▶ **Problem**
Change every "scientific name" in the data below to "binomial", and write out all the lines again with nothing else altered.

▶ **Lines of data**
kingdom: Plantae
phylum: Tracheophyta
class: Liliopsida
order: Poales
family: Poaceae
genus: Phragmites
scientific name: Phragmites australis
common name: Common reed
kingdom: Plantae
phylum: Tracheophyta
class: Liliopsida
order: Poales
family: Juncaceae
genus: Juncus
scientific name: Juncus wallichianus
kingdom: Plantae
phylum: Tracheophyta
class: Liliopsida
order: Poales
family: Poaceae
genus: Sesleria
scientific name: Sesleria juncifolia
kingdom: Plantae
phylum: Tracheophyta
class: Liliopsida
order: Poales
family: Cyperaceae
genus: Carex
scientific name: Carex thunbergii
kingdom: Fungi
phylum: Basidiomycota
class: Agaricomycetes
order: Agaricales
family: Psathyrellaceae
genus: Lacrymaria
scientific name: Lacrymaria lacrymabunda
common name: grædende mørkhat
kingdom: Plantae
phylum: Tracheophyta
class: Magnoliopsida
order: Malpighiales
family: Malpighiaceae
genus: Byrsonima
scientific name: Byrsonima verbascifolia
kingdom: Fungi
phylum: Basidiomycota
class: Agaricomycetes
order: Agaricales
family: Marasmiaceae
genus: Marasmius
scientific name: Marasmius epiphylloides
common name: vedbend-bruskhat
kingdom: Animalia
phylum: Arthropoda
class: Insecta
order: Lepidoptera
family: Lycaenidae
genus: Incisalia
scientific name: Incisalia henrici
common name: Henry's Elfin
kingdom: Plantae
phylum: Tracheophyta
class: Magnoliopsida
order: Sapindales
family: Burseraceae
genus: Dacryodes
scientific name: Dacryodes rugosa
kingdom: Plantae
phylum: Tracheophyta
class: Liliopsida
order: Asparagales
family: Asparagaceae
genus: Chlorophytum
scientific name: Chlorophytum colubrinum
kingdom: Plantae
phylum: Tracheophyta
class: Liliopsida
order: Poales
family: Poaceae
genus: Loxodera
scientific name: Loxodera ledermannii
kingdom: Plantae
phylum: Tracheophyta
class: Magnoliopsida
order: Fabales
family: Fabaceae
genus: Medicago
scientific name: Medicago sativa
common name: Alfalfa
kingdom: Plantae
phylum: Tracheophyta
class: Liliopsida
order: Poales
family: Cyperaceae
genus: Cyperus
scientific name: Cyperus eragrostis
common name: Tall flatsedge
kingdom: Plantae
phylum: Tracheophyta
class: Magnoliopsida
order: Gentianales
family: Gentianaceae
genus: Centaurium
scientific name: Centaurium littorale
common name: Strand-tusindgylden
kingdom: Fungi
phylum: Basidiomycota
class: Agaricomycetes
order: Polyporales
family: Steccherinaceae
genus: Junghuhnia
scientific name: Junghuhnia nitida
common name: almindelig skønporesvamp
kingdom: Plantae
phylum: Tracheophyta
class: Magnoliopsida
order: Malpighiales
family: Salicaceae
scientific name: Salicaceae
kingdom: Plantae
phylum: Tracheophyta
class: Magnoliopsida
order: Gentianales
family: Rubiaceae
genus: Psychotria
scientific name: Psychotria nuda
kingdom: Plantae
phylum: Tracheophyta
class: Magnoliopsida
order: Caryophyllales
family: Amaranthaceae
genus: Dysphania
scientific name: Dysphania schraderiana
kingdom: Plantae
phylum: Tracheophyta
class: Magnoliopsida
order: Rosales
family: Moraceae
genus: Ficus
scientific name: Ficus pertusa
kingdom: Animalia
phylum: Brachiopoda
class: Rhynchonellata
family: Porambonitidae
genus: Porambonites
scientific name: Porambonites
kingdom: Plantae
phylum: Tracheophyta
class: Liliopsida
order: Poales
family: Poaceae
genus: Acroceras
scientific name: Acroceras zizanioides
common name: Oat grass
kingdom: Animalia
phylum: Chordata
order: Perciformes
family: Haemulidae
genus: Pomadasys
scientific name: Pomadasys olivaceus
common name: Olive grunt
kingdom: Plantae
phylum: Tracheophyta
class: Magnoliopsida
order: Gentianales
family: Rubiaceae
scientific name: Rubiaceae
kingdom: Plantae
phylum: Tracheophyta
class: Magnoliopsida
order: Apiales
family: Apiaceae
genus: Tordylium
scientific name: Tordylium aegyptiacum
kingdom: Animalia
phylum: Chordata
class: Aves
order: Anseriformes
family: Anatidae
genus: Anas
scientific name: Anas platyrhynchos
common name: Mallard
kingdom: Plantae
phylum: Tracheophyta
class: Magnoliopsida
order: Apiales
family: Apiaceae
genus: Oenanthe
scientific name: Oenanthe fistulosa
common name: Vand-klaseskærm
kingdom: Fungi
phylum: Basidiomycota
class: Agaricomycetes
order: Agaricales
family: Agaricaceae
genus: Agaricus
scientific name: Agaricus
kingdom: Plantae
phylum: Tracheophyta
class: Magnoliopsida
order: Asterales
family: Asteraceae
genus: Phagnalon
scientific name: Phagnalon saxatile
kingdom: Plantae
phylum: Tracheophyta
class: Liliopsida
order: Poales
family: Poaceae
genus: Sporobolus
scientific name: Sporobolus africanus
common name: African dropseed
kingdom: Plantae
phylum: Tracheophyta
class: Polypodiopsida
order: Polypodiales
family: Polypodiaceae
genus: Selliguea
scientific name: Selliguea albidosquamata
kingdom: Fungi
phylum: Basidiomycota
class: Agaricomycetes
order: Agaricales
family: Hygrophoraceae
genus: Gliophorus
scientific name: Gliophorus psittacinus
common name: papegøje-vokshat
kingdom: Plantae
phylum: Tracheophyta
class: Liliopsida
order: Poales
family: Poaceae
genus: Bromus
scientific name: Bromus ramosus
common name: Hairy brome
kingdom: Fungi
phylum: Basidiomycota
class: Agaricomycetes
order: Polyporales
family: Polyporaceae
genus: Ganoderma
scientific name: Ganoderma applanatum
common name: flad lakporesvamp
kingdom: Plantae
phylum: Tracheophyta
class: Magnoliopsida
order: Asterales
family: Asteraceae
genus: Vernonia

▶ **The solution**
kingdom: Plantae
phylum: Tracheophyta
class: Liliopsida
order: Poales
family: Poaceae
genus: Phragmites
binomial: Phragmites australis
common name: Common reed
kingdom: Plantae
phylum: Tracheophyta
class: Liliopsida
order: Poales
family: Juncaceae
genus: Juncus
binomial: Juncus wallichianus
kingdom: Plantae
phylum: Tracheophyta
class: Liliopsida
order: Poales
family: Poaceae
genus: Sesleria
binomial: Sesleria juncifolia
kingdom: Plantae
phylum: Tracheophyta
class: Liliopsida
order: Poales
family: Cyperaceae
genus: Carex
binomial: Carex thunbergii
kingdom: Fungi
phylum: Basidiomycota
class: Agaricomycetes
order: Agaricales
family: Psathyrellaceae
genus: Lacrymaria
binomial: Lacrymaria lacrymabunda
common name: grædende mørkhat
kingdom: Plantae
phylum: Tracheophyta
class: Magnoliopsida
order: Malpighiales
family: Malpighiaceae
genus: Byrsonima
binomial: Byrsonima verbascifolia
kingdom: Fungi
phylum: Basidiomycota
class: Agaricomycetes
order: Agaricales
family: Marasmiaceae
genus: Marasmius
binomial: Marasmius epiphylloides
common name: vedbend-bruskhat
kingdom: Animalia
phylum: Arthropoda
class: Insecta
order: Lepidoptera
family: Lycaenidae
genus: Incisalia
binomial: Incisalia henrici
common name: Henry's Elfin
kingdom: Plantae
phylum: Tracheophyta
class: Magnoliopsida
order: Sapindales
family: Burseraceae
genus: Dacryodes
binomial: Dacryodes rugosa
kingdom: Plantae
phylum: Tracheophyta
class: Liliopsida
order: Asparagales
family: Asparagaceae
genus: Chlorophytum
binomial: Chlorophytum colubrinum
kingdom: Plantae
phylum: Tracheophyta
class: Liliopsida
order: Poales
family: Poaceae
genus: Loxodera
binomial: Loxodera ledermannii
kingdom: Plantae
phylum: Tracheophyta
class: Magnoliopsida
order: Fabales
family: Fabaceae
genus: Medicago
binomial: Medicago sativa
common name: Alfalfa
kingdom: Plantae
phylum: Tracheophyta
class: Liliopsida
order: Poales
family: Cyperaceae
genus: Cyperus
binomial: Cyperus eragrostis
common name: Tall flatsedge
kingdom: Plantae
phylum: Tracheophyta
class: Magnoliopsida
order: Gentianales
family: Gentianaceae
genus: Centaurium
binomial: Centaurium littorale
common name: Strand-tusindgylden
kingdom: Fungi
phylum: Basidiomycota
class: Agaricomycetes
order: Polyporales
family: Steccherinaceae
genus: Junghuhnia
binomial: Junghuhnia nitida
common name: almindelig skønporesvamp
kingdom: Plantae
phylum: Tracheophyta
class: Magnoliopsida
order: Malpighiales
family: Salicaceae
binomial: Salicaceae
kingdom: Plantae
phylum: Tracheophyta
class: Magnoliopsida
order: Gentianales
family: Rubiaceae
genus: Psychotria
binomial: Psychotria nuda
kingdom: Plantae
phylum: Tracheophyta
class: Magnoliopsida
order: Caryophyllales
family: Amaranthaceae
genus: Dysphania
binomial: Dysphania schraderiana
kingdom: Plantae
phylum: Tracheophyta
class: Magnoliopsida
order: Rosales
family: Moraceae
genus: Ficus
binomial: Ficus pertusa
kingdom: Animalia
phylum: Brachiopoda
class: Rhynchonellata
family: Porambonitidae
genus: Porambonites
binomial: Porambonites
kingdom: Plantae
phylum: Tracheophyta
class: Liliopsida
order: Poales
family: Poaceae
genus: Acroceras
binomial: Acroceras zizanioides
common name: Oat grass
kingdom: Animalia
phylum: Chordata
order: Perciformes
family: Haemulidae
genus: Pomadasys
binomial: Pomadasys olivaceus
common name: Olive grunt
kingdom: Plantae
phylum: Tracheophyta
class: Magnoliopsida
order: Gentianales
family: Rubiaceae
binomial: Rubiaceae
kingdom: Plantae
phylum: Tracheophyta
class: Magnoliopsida
order: Apiales
family: Apiaceae
genus: Tordylium
binomial: Tordylium aegyptiacum
kingdom: Animalia
phylum: Chordata
class: Aves
order: Anseriformes
family: Anatidae
genus: Anas
binomial: Anas platyrhynchos
common name: Mallard
kingdom: Plantae
phylum: Tracheophyta
class: Magnoliopsida
order: Apiales
family: Apiaceae
genus: Oenanthe
binomial: Oenanthe fistulosa
common name: Vand-klaseskærm
kingdom: Fungi
phylum: Basidiomycota
class: Agaricomycetes
order: Agaricales
family: Agaricaceae
genus: Agaricus
binomial: Agaricus
kingdom: Plantae
phylum: Tracheophyta
class: Magnoliopsida
order: Asterales
family: Asteraceae
genus: Phagnalon
binomial: Phagnalon saxatile
kingdom: Plantae
phylum: Tracheophyta
class: Liliopsida
order: Poales
family: Poaceae
genus: Sporobolus
binomial: Sporobolus africanus
common name: African dropseed
kingdom: Plantae
phylum: Tracheophyta
class: Polypodiopsida
order: Polypodiales
family: Polypodiaceae
genus: Selliguea
binomial: Selliguea albidosquamata
kingdom: Fungi
phylum: Basidiomycota
class: Agaricomycetes
order: Agaricales
family: Hygrophoraceae
genus: Gliophorus
binomial: Gliophorus psittacinus
common name: papegøje-vokshat
kingdom: Plantae
phylum: Tracheophyta
class: Liliopsida
order: Poales
family: Poaceae
genus: Bromus
binomial: Bromus ramosus
common name: Hairy brome
kingdom: Fungi
phylum: Basidiomycota
class: Agaricomycetes
order: Polyporales
family: Polyporaceae
genus: Ganoderma
binomial: Ganoderma applanatum
common name: flad lakporesvamp
kingdom: Plantae
phylum: Tracheophyta
class: Magnoliopsida
order: Asterales
family: Asteraceae
genus: Vernonia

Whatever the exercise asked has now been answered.